Como a história do fundador do circo moderno poderia ainda cativar espectadores curiosos?

No mundo atual, o circo muitas vezes é visto como uma forma ultrapassada de entretenimento, marcada por um passado controverso envolvendo abusos contra animais e a exploração de pessoas marginalizadas. Em 2017, por exemplo, o mais tradicional e grandioso circo do mundo, o Ringling Brothers, encerrou suas atividades após mais de 140 anos em funcionamento. Curiosamente, nesse mesmo ano, estreou um musical que reconta — ainda que de forma bastante livre — a história de seu fundador, servindo como um verdadeiro curtain call para a era dos grandes circos e, ao mesmo tempo, como prenúncio da ascensão de uma nova fase para os musicais contemporâneos: The Greatest Showman.

Dirigido por Michael Gracey e estrelado por Hugh Jackman, The Greatest Showman é uma ode ao poder do espetáculo, da imaginação e da inclusão. Inspirado na vida de P.T. Barnum, considerado o “pai do show business” e uma figura central no entretenimento do século XIX, o filme transforma sua trajetória em uma narrativa de superação, diversidade e pertencimento. Com trilha sonora pop composta por Benj Pasek e Justin Paul, o longa aposta em uma experiência audiovisual vibrante e emocional, ainda que suavize aspectos controversos da figura histórica que o inspira.

No enredo, Phineas Barnum é retratado como um sonhador determinado a ser aceito pela alta sociedade e proporcionar uma vida luxuosa para sua esposa e filhas. Para isso, ele se une a pessoas marginalizadas — os chamados freaks — e, com a ajuda do jovem herdeiro Phillip Carlyle, cria uma nova forma de entretenimento acessível a todas as idades. Barnum está prestes a conquistar tudo o que sempre sonhou, mas seu sucesso cobra um preço alto: a possibilidade de perder aquilo que realmente importa.

Figura controversa na cultura dos Estados Unidos, Barnum foi, na realidade, um homem de negócios astuto e, muitas vezes, trapaceiro. No filme, no entanto, ele é convertido em um galã inspirador, interpretado com carisma por Hugh Jackman. A narrativa toma rumos criativos para justificar ou simplesmente omitir suas ações mais problemáticas, levantando debates sobre a responsabilidade da ficção ao retratar personagens históricos — especialmente em um gênero tão fantasioso quanto o musical. Ainda assim, o filme possui charme e personalidade, funcionando como uma metáfora do próprio universo circense: deslumbrante, imperfeito e emocionalmente envolvente.

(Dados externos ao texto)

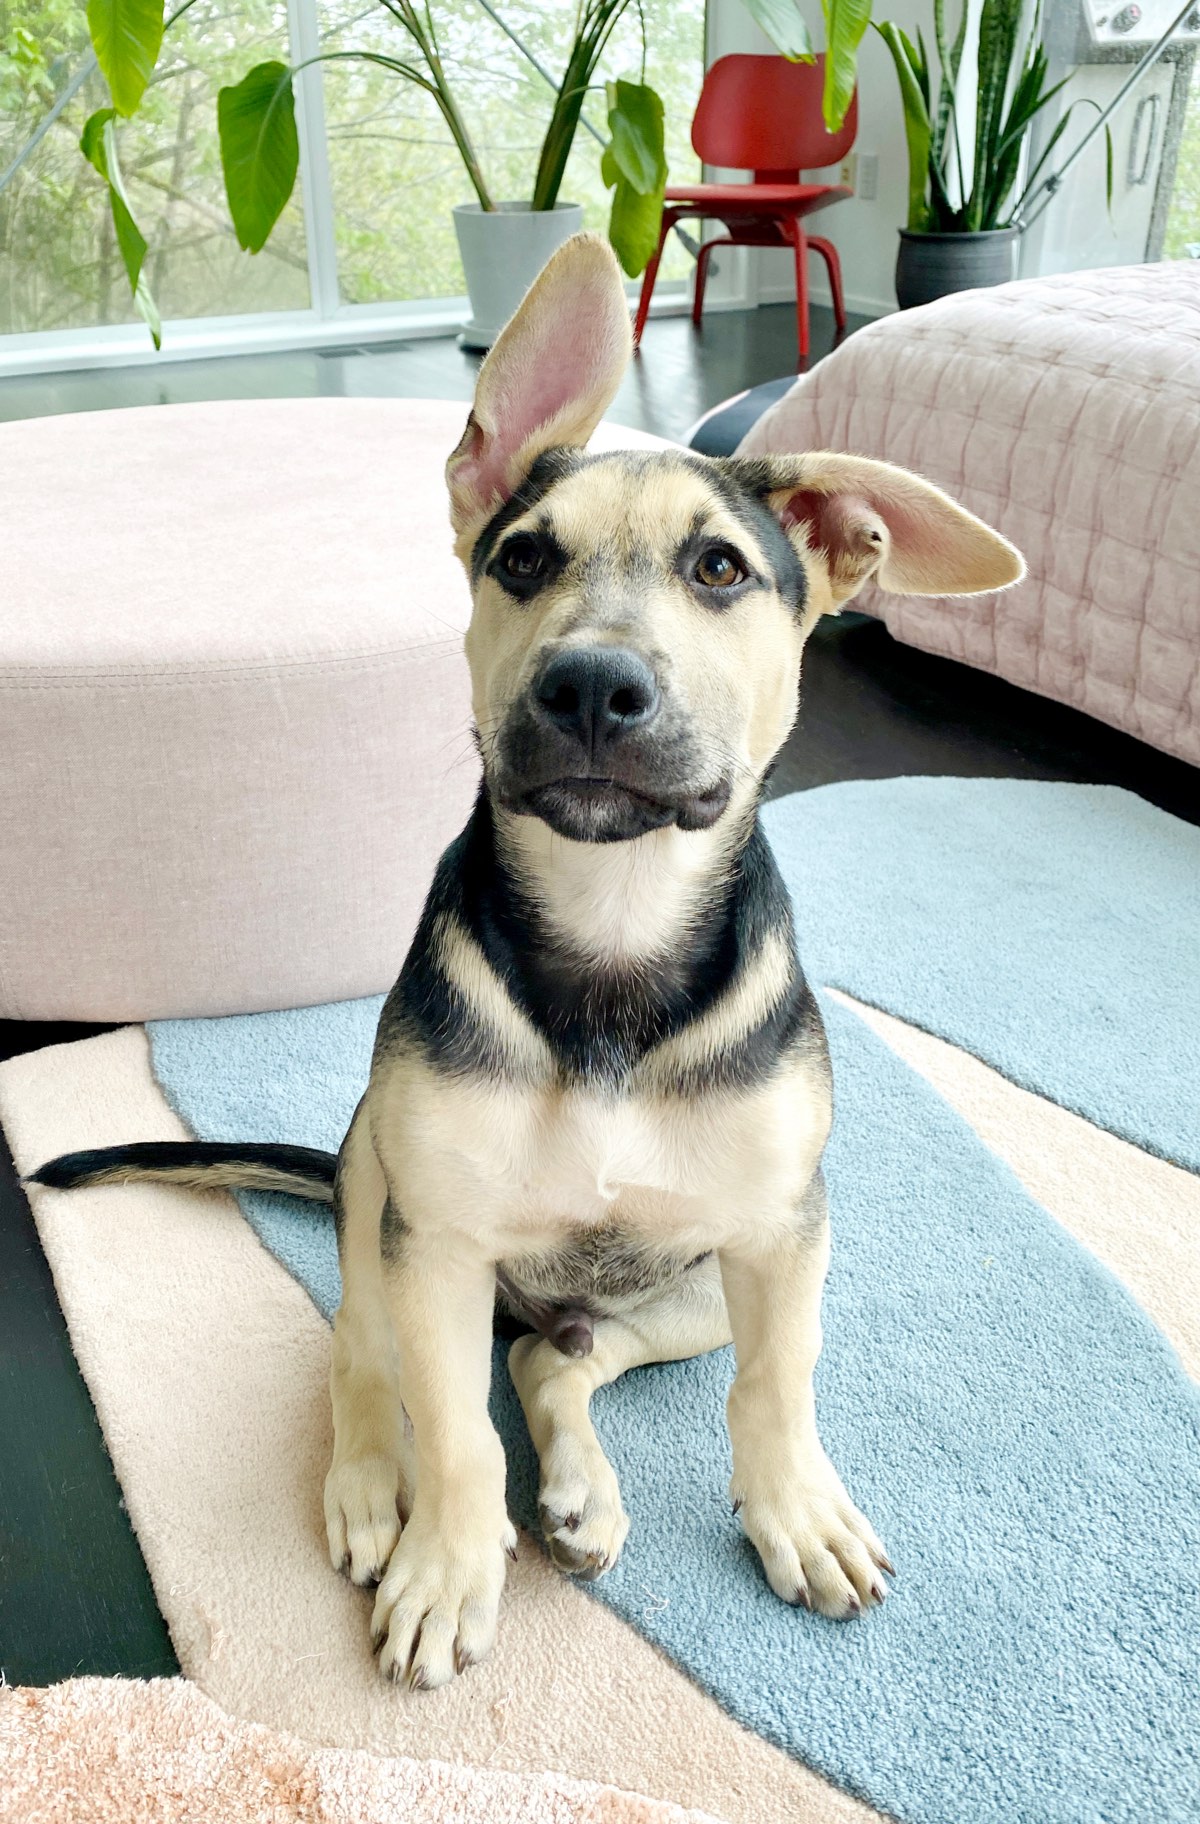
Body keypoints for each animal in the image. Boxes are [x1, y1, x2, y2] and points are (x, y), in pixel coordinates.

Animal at [28, 231, 1021, 1692]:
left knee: (561, 1359)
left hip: (690, 1283)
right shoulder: (434, 1240)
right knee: (364, 1351)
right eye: (522, 560)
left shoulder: (784, 1233)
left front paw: (795, 1511)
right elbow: (452, 1431)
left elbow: (776, 1385)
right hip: (379, 1177)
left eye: (721, 570)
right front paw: (445, 1562)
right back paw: (371, 1484)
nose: (592, 686)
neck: (614, 928)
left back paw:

Apesar da recepção mista por parte da crítica, The Greatest Showman foi amplamente aclamado pelo público graças a suas músicas cativantes, criatividade visual e a proposta de oferecer entretenimento leve e inspirador. O longa também marcou o retorno de Zac Efron e Michelle Williams ao gênero musical, com números ora energéticos, ora sensíveis, sempre conduzidos com muito carisma. Zendaya e Rebecca Ferguson completam o elenco coadjuvante — sendo que Ferguson entrega uma performance marcante, mesmo que dublada (lip-synced) com perfeição. Já Keala Settle, vinda da Broadway, é responsável pelos momentos mais potentes da obra, com uma voz capaz de emocionar profundamente.

Canções como “This Is Me”, “Rewrite the Stars” e “The Greatest Show” rapidamente se tornaram favoritas do público, impulsionando o sucesso do filme. A performance de Keala Settle em “This Is Me”, em especial, ganhou reconhecimento internacional e transformou-se em símbolo de empoderamento para grupos marginalizados. Embora inseridas em um contexto anacrônico, as músicas modernizam o gênero musical, tornando-o mais acessível às novas gerações, com números que se assemelham a videoclipes contemporâneos.

The Greatest Showman não pretende ser um retrato fiel de seu protagonista, mas sim uma fábula moderna que reimagina a figura do showman como símbolo do poder transformador da arte — e da trapaça. Seu sucesso revela o apelo duradouro de histórias sobre aceitação e superação. Como o próprio circo, é um espetáculo que convida o público a deixar a realidade do lado de fora da lona para embarcar em um universo onde o sonho — e o show — nunca podem parar.